I have a program that reads a .csv file, checks for any mismatch in column length (by comparing it to the header-fields), which then returns everything it found out as a list (and then writes it into a file). What I want to do with this list, is to list out the results as follows:
row numbers where the same mismatch is found : the amount of columns in that row
e.g.
rows: n-m : y
where n and m are the numbers of rows which share the same amount of columns that mismatch to header.
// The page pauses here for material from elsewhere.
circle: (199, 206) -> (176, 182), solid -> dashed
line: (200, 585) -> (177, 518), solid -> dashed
I have looked into these topics, and while the information is useful, they do not answer the question:
Find and list duplicates in a list?
Identify duplicate values in a list in Python
This is where I am right now:
r = csv.reader(data, delimiter= '\t')
columns = []
for row in r:
# adds column length to a list
colm = len(row)
columns.append(colm)
b = len(columns)
for a in range(b):
# checks if the current member matches the header length of columns
if columns[a] != columns[0]:
# if it doesnt, write the row and the amount of columns in that row to a file
file.write("row " + str(a + 1) + ": " + str(columns[a]) + " \n")
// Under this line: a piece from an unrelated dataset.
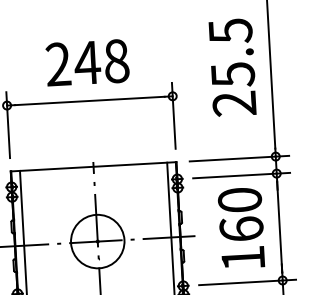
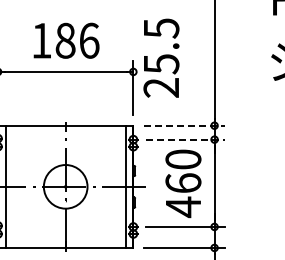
text: (87, 62) -> (65, 40), 248 -> 186
text: (232, 66) -> (161, 57), moved
line: (238, 158) -> (184, 125), solid -> dashed
line: (241, 175) -> (185, 139), solid -> dashed
text: (243, 258) -> (183, 207), 160 -> 460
the file output looks like this:
row 7220: 0
row 7221: 0
row 7222: 0
row 7223: 0
row 7224: 0
row 7225: 1
row 7226: 1
when the desired end result is
rows 7220 - 7224 : 0
rows 7225 - 7226 : 1
So I what I essentially need, the way i see it, is an dictionary where key is the rows with duplicate value and value is the amount of columns in that said mismatch. What I essentially think I need (in a horrible written pseudocode, that doesn't make any sense now that I'm reading it years after writing this question), is here:
def pseudoList():
i = 1
ListOfLists = []
while (i < len(originalList)):
duplicateList = []
if originalList[i] == originalList[i-1]:
duplicateList.append(originalList[i])
i += 1
ListOfLists.append(duplicateList)
def PseudocreateDict(ListOfLists):
pseudoDict = {}
for x in ListOfLists:
a = ListOfLists[x][0] #this is the first node in the uniqueList created
i = len(ListOfLists) - 1
b = listOfLists[x][i] #this is the last node of the uniqueList created
pseudodict.update('key' : '{} - {}'.format(a,b))
This however, seems very convoluted way for doing what I want, so I was wondering if there's a) more efficient way b) an easier way to do this?